Hunter had never been particularly good at following orders to the letter. True, he was employed by the royal family and they paid him well to do as he was told ㅡ but they'd never given him anything he couldn't do, and they let him do it on his own terms.
Until he was asked to murder the heir to the throne. He thought it was a joke, albeit a bad one, until he was handed an ornate dagger and a wooden box ㅡ for putting the hair's heart in, as proof that the deed was done.
What he had been asked to do wasn't only treason, but it was wrong ㅡ very wrong, on so many levels. True Hunter wasn't particularly fond of royals as a whole, but the heir ㅡ he liked them. They were a good person.

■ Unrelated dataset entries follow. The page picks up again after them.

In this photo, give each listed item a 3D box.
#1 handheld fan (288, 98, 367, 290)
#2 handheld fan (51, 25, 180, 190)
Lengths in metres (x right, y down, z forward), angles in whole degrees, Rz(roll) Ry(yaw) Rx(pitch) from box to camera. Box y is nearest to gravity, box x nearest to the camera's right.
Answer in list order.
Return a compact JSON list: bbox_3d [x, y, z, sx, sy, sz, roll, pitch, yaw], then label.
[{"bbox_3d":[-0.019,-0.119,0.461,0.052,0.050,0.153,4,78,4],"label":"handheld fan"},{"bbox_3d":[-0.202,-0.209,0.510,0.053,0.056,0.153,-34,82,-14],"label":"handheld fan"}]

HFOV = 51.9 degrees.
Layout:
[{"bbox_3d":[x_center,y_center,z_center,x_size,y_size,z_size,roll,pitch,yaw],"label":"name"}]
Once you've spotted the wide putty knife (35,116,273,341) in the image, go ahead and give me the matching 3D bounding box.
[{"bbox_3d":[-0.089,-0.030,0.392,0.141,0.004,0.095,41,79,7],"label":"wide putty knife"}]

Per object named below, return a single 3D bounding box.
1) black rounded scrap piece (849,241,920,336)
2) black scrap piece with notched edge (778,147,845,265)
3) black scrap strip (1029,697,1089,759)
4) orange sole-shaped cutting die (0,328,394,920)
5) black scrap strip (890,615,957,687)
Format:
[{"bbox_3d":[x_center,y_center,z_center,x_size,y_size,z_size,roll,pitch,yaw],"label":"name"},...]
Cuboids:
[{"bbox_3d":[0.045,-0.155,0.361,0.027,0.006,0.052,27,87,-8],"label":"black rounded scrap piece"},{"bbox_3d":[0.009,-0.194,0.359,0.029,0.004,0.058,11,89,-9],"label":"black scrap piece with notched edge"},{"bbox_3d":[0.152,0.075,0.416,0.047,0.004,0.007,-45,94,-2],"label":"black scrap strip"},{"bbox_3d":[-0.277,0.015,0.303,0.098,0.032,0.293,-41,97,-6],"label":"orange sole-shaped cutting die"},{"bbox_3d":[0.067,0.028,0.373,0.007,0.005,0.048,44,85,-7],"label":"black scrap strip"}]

So why was he being asked to kill them? Jealousy, he supposed, though he couldn't fathom why it would prompt the need for their own child's death. But he'd nodded, taken both the box and dagger, and sworn it would be done.
And then he hadn't. He couldn't ㅡ he'd led the heir out on one of their trips on horseback, argued with himself about how easy it would be while their back was turned. But they trusted him.
So he'd told them everything instead. Told them about the intention to end their life by their parent, then told them to run. He'd catch up later, make sure they made it as far from the castle as possible ㅡ but he had to find a way to make their death believable.
The boar had been easier to kill by far. And the heart was a meaty thing, bloody and large enough to fool, to give the impression he'd done as asked. He'd gotten his payment.
And then he left, kept to the cover of night to make his departure less suspicious. Once he made it back to the heir, they could leave. And hopefully be far, far away by the time his deception was discovered, if it ever was.
Which was what had led to now ㅡ sitting in the back of a tavern with the heir beside him, heavy cloak drawn around their shoulders and hood up. The less they were seen, the less chance of being recognized. But they were scared ㅡ and he didn't blame them at all.